As there were express guarantees and indemnities under Article III Rule 5 of the Hague Rules for certain types of inaccurate information, the High Court and the Court of Appeal were of the view that there was no room for any implied terms of any guarantee or indemnity. 

Lessons learnt

As a result of the appeal, the Head Owner was left without any recourse against the Charterer. This however arose from the action commenced by the Receivers of the Cargo against the Head Owner which trickled down the chain of owners. If on the facts there was pre-existing damage, then arguably the Receivers’ claim would not have succeeded as the Head Owner would have had the defence of inherent vice under the Hague Rules. The Court of Appeal observed that the arbitrator’s award did not deal specifically with the Receivers’ claim in China and how they succeeded in their claim. It would follow that if the Receivers’ claim was dismissed (because of inherent vice), it is every likely that there would not have been any claims downward the chain of owners and therefore no claim by the Disponent Owner against the Charterer. 

One way of going around this difficulty is to have all contracts provide for disputes to be governed by a particular law or determined by a particular jurisdiction. These may reduce any possibility of any conflicting decisions. There was some speculation by the Court of Appeal that the Receivers’ claim may have applied Chinese law under which inherent vice was not a recognised concept. 

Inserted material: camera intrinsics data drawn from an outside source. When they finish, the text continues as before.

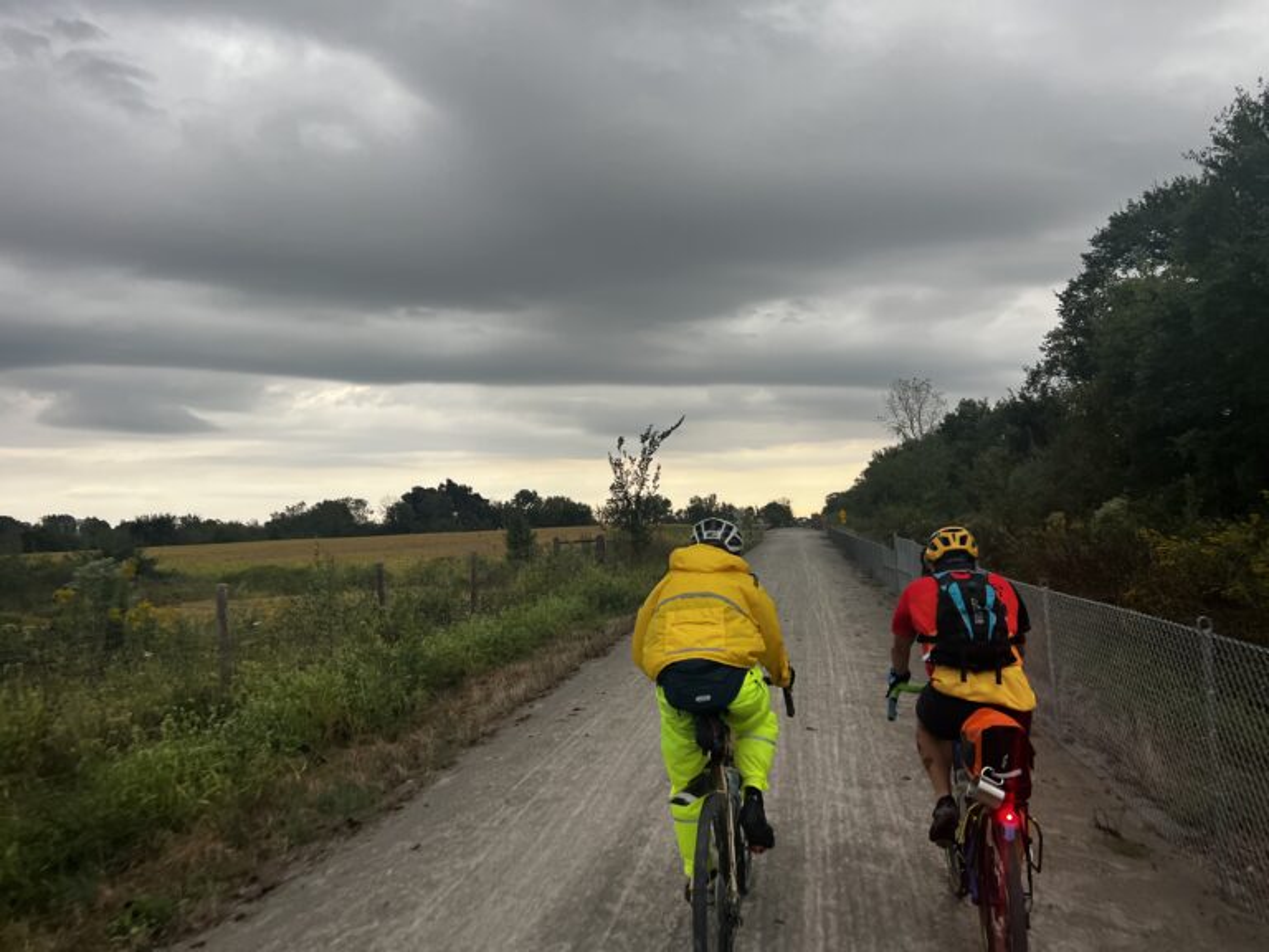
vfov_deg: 53.1
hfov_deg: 67.3
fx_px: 953
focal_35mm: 26
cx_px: 634
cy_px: 476
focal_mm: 5.7
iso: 80
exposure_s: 1/121
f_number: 1.5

In the Tai Prize Case one of the reasons why the Court of Appeal held that there was no implied warranty of indemnity (on the condition of the Cargo) was there were express indemnities under the Hague Rules which were incorporated by the Charterparty and therefore there was no room for implication of terms. The Court of Appeal however did not say whether they would have decided differently if there was no incorporation of the Hague Rules. 

One way of going around this is to expressly state in the Charterparty that there is an indemnity on the condition of the Cargo as this will avoid the need to argue that there were implied terms. 

As the Court of Appeal has confirmed that the statements in a signed bill of lading are representations of facts, Masters have to be careful when signing them as they can give rise to a claim for misrepresentation if the statements are not correct. In the Tai Prize Case, it was held that the statement in the BL was correct but this, to a certain extent, was because the loading process was continuous and there was dust generated which prevented the Master from noticing any of the discolored soya beans. If on the facts of the Tai Prize Case, there was a disruption in the loading process and if the Master was given an opportunity to inspect the Cargo after the dust had settled and if the Master had still signed the BL stating the Cargo to be in apparent good order and condition, it is possible that the statement in the BL is not correct and the Master could be liable for misrepresentation. 

Application to Singapore law

Although the Tai Prize Case is a decision of the English courts, its decision is a persuasive authority under Singapore law. 

Therefore, should the same issues as in the Tai Prize Case have to be decided by a Singapore Court, it is likely that the Singapore Court will follow the decision of the English Court by reason of the later being (not binding but) persuasive.